Reputation: 183
Hi I have built multiple multiple graphs (11 in total)
ex: Graph 1 - SongArtist - SongVertex (Id, SongName) ArtistVertex(Id, ArtistName, NetWorth) Edge(Song, Artist, "Sung")
Graph 2 - SongWriter - SongVertex (Id, SongName) WriterVertex(Id, ArtistName) Edge(Song, Writer, "WrittenBy")
Graph 3 - ArtistWriter- ArtistVertex(Id, ArtistName, NetWorth) WriterVertex(Id, ArtistName) Edge(Artist, Writer, "Collaborated") ...
I want to be able to merge all of them together to form one graph. Graph1 and Graph2 can be merged on Song and Graph2 and Graph3 can be merged on Writer and Graph1 and Graph3 can be merged on Artist.

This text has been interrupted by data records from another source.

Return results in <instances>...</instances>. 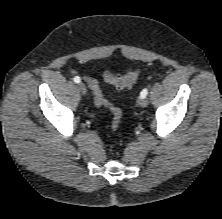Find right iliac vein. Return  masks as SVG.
Returning a JSON list of instances; mask_svg holds the SVG:
<instances>
[{"instance_id":"right-iliac-vein-1","label":"right iliac vein","mask_w":222,"mask_h":219,"mask_svg":"<svg viewBox=\"0 0 222 219\" xmlns=\"http://www.w3.org/2000/svg\"><path fill=\"white\" fill-rule=\"evenodd\" d=\"M78 88H79V90H80V92H81L82 94H86V93H87V88H86V86H85L84 83L80 82V83L78 84Z\"/></svg>"}]
</instances>
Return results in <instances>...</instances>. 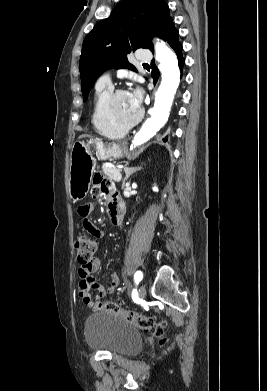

Some graphs have edge properties and vertices properties defined by a case class. The following shows how Graph3 was developed. The others follow more or less the same structure ex:
case class ArtistWriterProperties(weight: String, edgeType: String) extends EdgeProperty
case class ArtistProperty(val vertexType: String, val artistName: String, val netWorth: String) extends VertexProperty
case class WriterProperty(val vertexType: String, val writerName: String) extends VertexProperty
val ArtistWriter: RDD[(VertexId, VertexProperty)] = sc.textFile(vertexArtistWriter).map {
line =>
val row = line.split(",")
val id = row(0).toLong
val vertexType = row(1)
val prop = vertexType match {
case "Artist" => ArtistProperty(vertexType, row(2), row(3))
case "Writer" => WriterProperty(vertexType, row(2))
}
(id, prop)
}
val edgesArtistWriterCollaborated: RDD[Edge[EdgeProperty]] = sc.textFile(edgeWeightedArtistWriterCollaborated).map {
line =>
val row = line.split(",")
Edge(row(0).toLong, row(1).toLong, ArtistWriterProperties(row(2), row(3)))
}
val graph3 = Graph(ArtistWriter, edgesArtistWriterCollaborated)
I was trying something of this sort:
val graph2And3 = Graph(
graph2.vertices.union(graph3.vertices),
graph2.edges.union(graph3.edges)
).partitionBy(RandomVertexCut).
groupEdges( (attr1, attr2) => attr1 + attr2 )
But I am getting errors - type mismatch
Upvotes: 0
Views: 810
Reputation: 2934
So basically you need to perform join
for vertexes and union
for edges.
For each graph you can get RDD of vertexes and RDD of edges.
1) Sequentially full outer join
RDDs of vertexes by required keys and create new IDs for final vertexes e.g. graph1.vertexes.fullOuterJoin(graph2.vertexes, "SongArtist").fullOuterJoin...
2) Union all RDDs of edges and then you can create Graph from new RDDs of vertexes and RDDs of edges.
Upvotes: 1